Pubblicato: 20/10/2020 11:19

Nel 2016 la morte di una bambina di 3 anni a Calambrone (Pisa) ha portato alla luce un caso di maltrattamenti domestici grave e profondamente protratto nel tempo, purtroppo non dissimile dai casi delle violenze di Cardito e dell’omicidio del piccolo Evan.

La piccola Samantha è stata uccisa a forza di botte e torture dal suo patrigno, già condannato per il reato, ed è di questi giorni la notizia del rinvio a giudizio della madre, ritenuta co-responsabile della morte della bambina.

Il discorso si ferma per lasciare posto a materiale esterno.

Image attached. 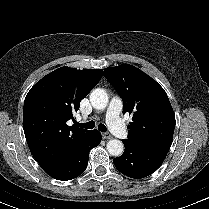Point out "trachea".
Instances as JSON below:
<instances>
[{
    "label": "trachea",
    "instance_id": "trachea-1",
    "mask_svg": "<svg viewBox=\"0 0 209 209\" xmlns=\"http://www.w3.org/2000/svg\"><path fill=\"white\" fill-rule=\"evenodd\" d=\"M76 126L81 127V128H86V129H93L95 127V122L90 121V122H87V123H76ZM98 129L101 132H106L107 131L106 126L104 124H101V123L98 125Z\"/></svg>",
    "mask_w": 209,
    "mask_h": 209
}]
</instances>
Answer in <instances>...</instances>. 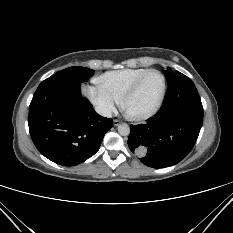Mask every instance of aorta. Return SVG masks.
Instances as JSON below:
<instances>
[{
    "label": "aorta",
    "mask_w": 233,
    "mask_h": 233,
    "mask_svg": "<svg viewBox=\"0 0 233 233\" xmlns=\"http://www.w3.org/2000/svg\"><path fill=\"white\" fill-rule=\"evenodd\" d=\"M118 132L122 136H127L130 134V127L127 124H121L118 126Z\"/></svg>",
    "instance_id": "aorta-1"
}]
</instances>
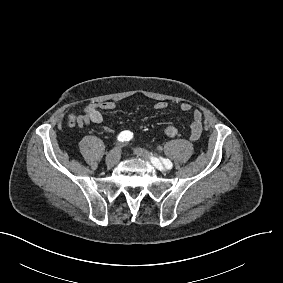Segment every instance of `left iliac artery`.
Masks as SVG:
<instances>
[{"label":"left iliac artery","instance_id":"obj_1","mask_svg":"<svg viewBox=\"0 0 283 283\" xmlns=\"http://www.w3.org/2000/svg\"><path fill=\"white\" fill-rule=\"evenodd\" d=\"M161 160L163 161L166 168L171 169L173 167V164L169 159L161 158ZM152 163L154 164V166H158L161 162L155 158V159H152Z\"/></svg>","mask_w":283,"mask_h":283}]
</instances>
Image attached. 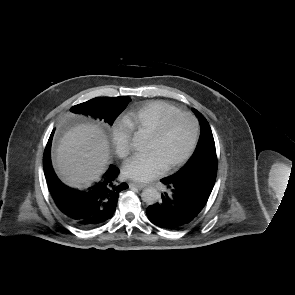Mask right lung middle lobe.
<instances>
[{
  "instance_id": "1",
  "label": "right lung middle lobe",
  "mask_w": 295,
  "mask_h": 295,
  "mask_svg": "<svg viewBox=\"0 0 295 295\" xmlns=\"http://www.w3.org/2000/svg\"><path fill=\"white\" fill-rule=\"evenodd\" d=\"M129 97H98L71 108L73 113L89 115L95 119L103 120L110 125L118 115L126 108ZM44 168H51V160L48 156L43 160Z\"/></svg>"
}]
</instances>
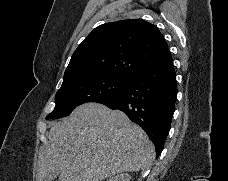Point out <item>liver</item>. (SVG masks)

L’omicidio: picchiata e torturata con l’acqua gelida

Tonino Krstic, compagno di Francisca Juana de Olmo, era abituato a picchiare selvaggiamente i due figli della donna, di cui Samantha era la secondogenita. Contro di lei, l’uomo si accaniva in maniera particolare: la piccola veniva picchiata con la cinghia e con bastonate e spesso Krstic le lancia secchiate di acqua ghiacciata addosso, per poi lasciarla agonizzare e congelare.

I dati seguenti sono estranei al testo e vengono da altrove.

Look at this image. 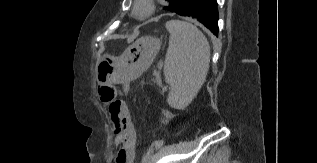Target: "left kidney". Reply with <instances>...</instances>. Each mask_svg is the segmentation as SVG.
I'll use <instances>...</instances> for the list:
<instances>
[{
	"label": "left kidney",
	"instance_id": "5707ae66",
	"mask_svg": "<svg viewBox=\"0 0 317 163\" xmlns=\"http://www.w3.org/2000/svg\"><path fill=\"white\" fill-rule=\"evenodd\" d=\"M162 113L166 118L165 121L164 120L162 121L163 123L167 124L169 122V120L174 117V115L171 112H169L168 110H163Z\"/></svg>",
	"mask_w": 317,
	"mask_h": 163
}]
</instances>
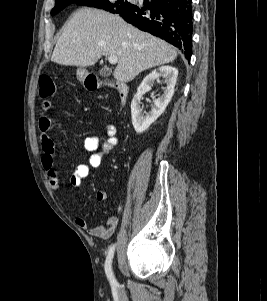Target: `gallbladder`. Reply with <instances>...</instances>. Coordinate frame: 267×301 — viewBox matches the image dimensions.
<instances>
[{"label":"gallbladder","mask_w":267,"mask_h":301,"mask_svg":"<svg viewBox=\"0 0 267 301\" xmlns=\"http://www.w3.org/2000/svg\"><path fill=\"white\" fill-rule=\"evenodd\" d=\"M99 75L101 77H109L111 75V70L107 69V68H102L100 71H99Z\"/></svg>","instance_id":"obj_1"}]
</instances>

Chiama il 118 ma dà un indirizzo falso

Nel giorno della sua morte la piccola è stata di nuovo torturata ma il patrigno si accorge che la situazione molto più grave del solito: la bambina sta andando in ipotermia. Chiama il 118 ma dà l’indirizzo sbagliato (in quel momento lui e la donna stanno vivendo in una pizzeria dismessa a Calambrone), e l’ambulanza non arriva. Solo due ore dopo, quando Krstic ha eliminato tutte le prove delle violenze (la cinghia, i bastoni ed il resto) richiama l’ambulanza e dà l’indirizzo giusto. Purtroppo i soccorsi non posso arrivare in tempo e la piccola Samantha a quel punto è già morta.

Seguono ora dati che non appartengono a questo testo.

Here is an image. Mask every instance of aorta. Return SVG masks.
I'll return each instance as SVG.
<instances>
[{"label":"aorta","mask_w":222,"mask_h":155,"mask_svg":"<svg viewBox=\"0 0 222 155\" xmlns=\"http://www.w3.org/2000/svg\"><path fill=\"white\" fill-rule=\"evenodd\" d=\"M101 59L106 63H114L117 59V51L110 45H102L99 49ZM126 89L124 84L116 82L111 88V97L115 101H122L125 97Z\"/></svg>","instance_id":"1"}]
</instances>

Le presunte responsabilità della madre di Samantha

Per tutto il tempo la madre della piccola era presente: non è chiaro se la donna fosse libera di agire o se e quanto fosse succube del marito (che pare la minacciasse e picchiasse piuttosto spesso), ma i giudici della Corte d’appello, alla luce degli elementi emersi dalle indagini, ritengono che la donna avrebbe potuto tentare di fermare il compagno, anche perché avrebbe posseduto un suo personale telefono cellulare dal quale avrebbe potuto chiamare il 118 e dare immediatamente il giusto indirizzo. La donna, che era stata già condannata a 12 anni per maltrattamenti. Potrebbe essere giudicata ora responsabile di omicidio volontario aggravato in soccorso. Il compagno è già stato condannato all’ergastolo.